Однажды со мной на зимовку ехал человек. Он сел в первый вертолет, а я во второй. Он выгрузился у станции и отошел к поручням около большого гаража, где ремонтируется техника. А ворота гаража кто-то не закрыл на шпингалет. И когда вертолет начал взлетать, потоком воздуха ворота распахнуло, парня отбросило и об поручень переломало пополам. Пока я летел на станцию во втором вертолете, первый уже вез тело обратно на корабль.  

На корабле много людей теряется, особенно когда шторма. Бывает — избивают. Кто-то на зимовке вел себя плохо, всю зимовку нудил-нудил, и его по пути домой с корабля — за борт. Однажды я с Новолазаревки снялся, на корабль взошел, а в соседней каюте — труп.
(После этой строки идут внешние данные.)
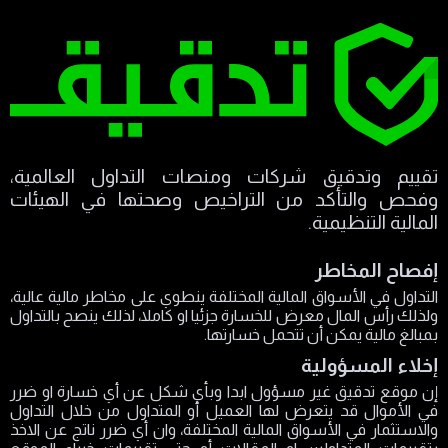
تقييم وتدقيق شركات ومنصات التداول العالمية،
وفحص والتأكد من التراخيص وصحتها في الهيئات
المالية التنظيمية.
إفصاح المخاطر
التداول في الأسواق المالية المختلفة ينطوي على مخاطر مالية عالية،
ولذلك رأس المال معرض للخسارة جزئيا او كاملا، لذلك ينصح بالتداول
بمبالغ مالية يمكن أن تتحمل خسارتها.
إخلاء المسؤولية
إن موقع تدقيق غير مسؤول ابدا وبأي شكل عن أي خسارة او ضرر
في الأموال قد يتعرض لها العميل أو المتداول من خلال التداول
والاستثمار في الأسواق المالية المختلفة، وان أي ضرر ناتج عن الاخذ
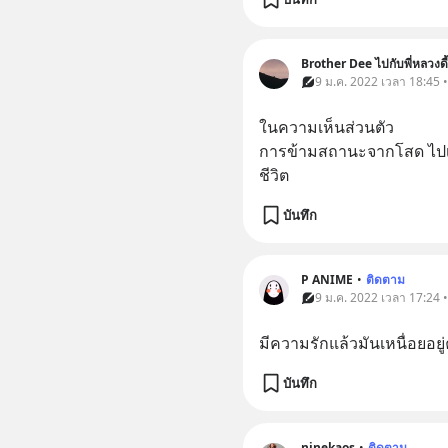
Brother Dee ไปกับพี่หลวงดี้
9 ม.ค. 2022 เวลา 18:45 
ในความเห็น​ส่วนตัว
การข้ามสถานะจากโสด​ ไปเป็
ชีวิต​
บันทึก
P ANIME
•
ติดตาม
9 ม.ค. 2022 เวลา 17:24 
มีความรักแล้วมันเหนื่อยอยู
บันทึก
ninekaos
•
ติดตาม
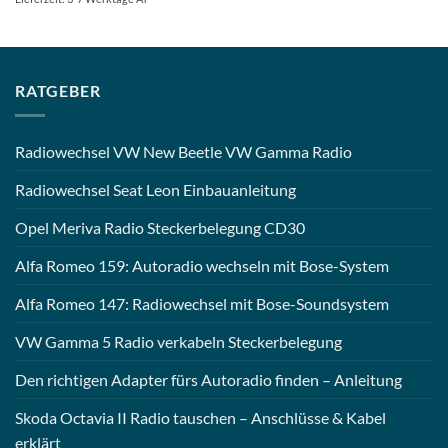
RATGEBER
Radiowechsel VW New Beetle VW Gamma Radio
Radiowechsel Seat Leon Einbauanleitung
Opel Meriva Radio Steckerbelegung CD30
Alfa Romeo 159: Autoradio wechseln mit Bose-System
Alfa Romeo 147: Radiowechsel mit Bose-Soundsystem
VW Gamma 5 Radio verkabeln Steckerbelegung
Den richtigen Adapter fürs Autoradio finden – Anleitung
Skoda Octavia II Radio tauschen – Anschlüsse & Kabel
erklärt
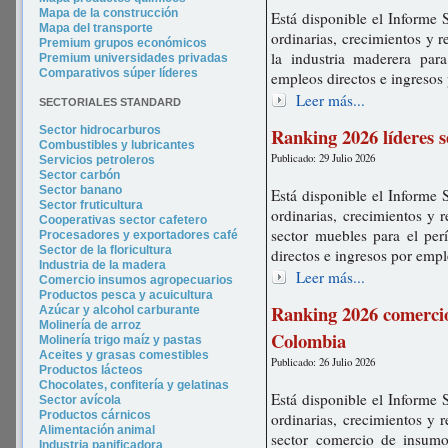
Mapa de la construcción
Está disponible el Informe 
Mapa del transporte
ordinarias, crecimientos y 
Premium grupos económicos
la industria maderera par
Premium universidades privadas
Comparativos súper líderes
empleos directos e ingresos
Leer más...
SECTORIALES STANDARD
Sector hidrocarburos
Ranking 2026 líderes 
Combustibles y lubricantes
Publicado: 29 Julio 2026
Servicios petroleros
Sector carbón
Sector banano
Está disponible el Informe 
Sector fruticultura
ordinarias, crecimientos y 
Cooperativas sector cafetero
sector muebles para el pe
Procesadores y exportadores café
Sector de la floricultura
directos e ingresos por emp
Industria de la madera
Leer más...
Comercio insumos agropecuarios
Productos pesca y acuicultura
Ranking 2026 comerci
Azúcar y alcohol carburante
Molinería de arroz
Colombia
Molinería trigo maíz y pastas
Aceites y grasas comestibles
Publicado: 26 Julio 2026
Productos lácteos
Chocolates, confitería y gelatinas
Está disponible el Informe 
Sector avícola
Productos cárnicos
ordinarias, crecimientos y 
Alimentación animal
sector comercio de insumo
Industria panificadora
Говорили, что с койки упал, но по заключению врачей — от побоев погиб. Но никого не посадили — свидетелей нет, ничего не докажешь.

Часто на зимовках ругаются: «Я служил, ты не служил, я мужик — ты не мужик», — слово за слово. Разное бывает. При мне механик доктору металлической трубой дал по голове, так его доктор довел. А я такой человек, что со всеми общий язык нахожу, и меня все уважают за это. Сейчас скучают, пишут со станции наши повара и механики: «Если бы вы, Александр, были у нас начальником станции, мы бы с вами зимовали безвылазно!»